Sometimes I feel that this "call" I sense that "sends me" to the online community is wishful thinking, and is not a viable vocation for the next several years. The feeling is understandable as I remain unemployed after 10 weeks (since Nov. 21). But I also want to gurad against letting my vision get squelched by forces which either do not understand (much of which happens within my own family and extended family) or misunderstand in such a way that also garners opposition on "moral" grounds. Either way, the economy and the lack of vision in this area of online community is quite discouraging. I have sensed the energy and support of people who have responded postitively and who have encouraged me in my thiinking, and seen it seemily evaporate as the new year arrived and new economic pressures came to bear.
At the risk of sounding ego-centric or self-important, I feel like a prophet in a sense. I feel that the call I am now sounding WILL be heard, but I shrink back from the idea that I will be instrumental in this eventuality, and that I will not find sustainable work in the not-too-distant future. This is the most difficult thing.

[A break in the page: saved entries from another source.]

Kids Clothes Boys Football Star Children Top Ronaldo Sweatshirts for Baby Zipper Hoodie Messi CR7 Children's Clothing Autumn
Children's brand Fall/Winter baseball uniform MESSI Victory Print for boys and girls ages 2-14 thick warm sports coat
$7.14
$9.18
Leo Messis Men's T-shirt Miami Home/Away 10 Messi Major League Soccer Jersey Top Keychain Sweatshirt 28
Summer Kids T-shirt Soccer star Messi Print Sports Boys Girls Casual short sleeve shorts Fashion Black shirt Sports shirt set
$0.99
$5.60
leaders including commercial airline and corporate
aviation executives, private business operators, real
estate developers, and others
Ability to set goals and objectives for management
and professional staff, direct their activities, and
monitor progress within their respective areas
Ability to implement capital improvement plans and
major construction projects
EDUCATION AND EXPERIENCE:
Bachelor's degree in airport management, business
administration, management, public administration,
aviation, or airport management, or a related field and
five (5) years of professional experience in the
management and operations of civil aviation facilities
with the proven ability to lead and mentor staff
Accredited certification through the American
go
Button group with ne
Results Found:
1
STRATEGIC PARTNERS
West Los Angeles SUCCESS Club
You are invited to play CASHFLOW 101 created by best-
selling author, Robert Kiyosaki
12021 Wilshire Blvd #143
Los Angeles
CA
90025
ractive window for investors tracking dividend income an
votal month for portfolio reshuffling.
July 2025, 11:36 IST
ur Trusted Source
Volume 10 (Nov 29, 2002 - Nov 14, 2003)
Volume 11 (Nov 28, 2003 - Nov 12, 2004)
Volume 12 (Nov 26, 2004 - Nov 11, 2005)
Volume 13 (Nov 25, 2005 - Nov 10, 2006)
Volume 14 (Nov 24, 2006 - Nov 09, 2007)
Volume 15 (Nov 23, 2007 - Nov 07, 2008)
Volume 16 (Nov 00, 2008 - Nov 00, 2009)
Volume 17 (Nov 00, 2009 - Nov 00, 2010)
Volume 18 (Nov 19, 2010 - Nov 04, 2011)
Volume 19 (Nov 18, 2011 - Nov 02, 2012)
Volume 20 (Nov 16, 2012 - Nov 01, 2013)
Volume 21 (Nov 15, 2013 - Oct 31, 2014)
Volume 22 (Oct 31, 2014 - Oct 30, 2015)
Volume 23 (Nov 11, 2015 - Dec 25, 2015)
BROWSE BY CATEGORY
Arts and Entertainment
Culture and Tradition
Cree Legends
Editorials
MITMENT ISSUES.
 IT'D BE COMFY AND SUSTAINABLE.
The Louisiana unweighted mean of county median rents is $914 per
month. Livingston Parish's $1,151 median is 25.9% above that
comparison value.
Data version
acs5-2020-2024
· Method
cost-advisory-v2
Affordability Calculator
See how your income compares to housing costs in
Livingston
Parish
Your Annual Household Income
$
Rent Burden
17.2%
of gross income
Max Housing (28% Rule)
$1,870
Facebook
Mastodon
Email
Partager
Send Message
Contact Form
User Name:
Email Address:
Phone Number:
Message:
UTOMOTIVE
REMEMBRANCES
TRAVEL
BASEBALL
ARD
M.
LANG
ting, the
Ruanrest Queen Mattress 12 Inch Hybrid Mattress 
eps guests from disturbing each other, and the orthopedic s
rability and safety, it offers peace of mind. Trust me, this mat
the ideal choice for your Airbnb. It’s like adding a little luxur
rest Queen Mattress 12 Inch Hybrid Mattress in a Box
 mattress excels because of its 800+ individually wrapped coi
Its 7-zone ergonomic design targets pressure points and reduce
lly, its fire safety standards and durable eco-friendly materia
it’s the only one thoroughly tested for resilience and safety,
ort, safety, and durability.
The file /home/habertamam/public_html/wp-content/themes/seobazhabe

As February has arrived, I feel time running out (even as savings begins to dwindle....and quickly) on the small window I had to do intensive searching for work. It seems that all the options I thought I saw emerging over the past two months are now rescinding and withering away. I woke up at 5 am to blow my nose, then go to the bathroom, then get a drink, and finally gave up on getting back to sleep and have been up since. After posting some thoughts on a project in which I had hoped to find some support in the form of funding through a grant, the silence over this past week from my contacts or my circle of friends seems to be dragging me down.
The Weblog seems to be drawing fewer and fewer folks, at least as I perceive it by the lack of "comments" posted or "reactions" that have not been forthcoming from those I have asked for input. We have been visting a CBF-related Baptist Church in Nashville that seems to contain some seeds of possible "partnership" or "support" for the kinds of Web usage that I have been writing about, so I hold on to that as a new ingredient that may well prove strategic for visibility and legitimacy. The people are very warm and friendly, and the theological climate seems full of vitality and progressive.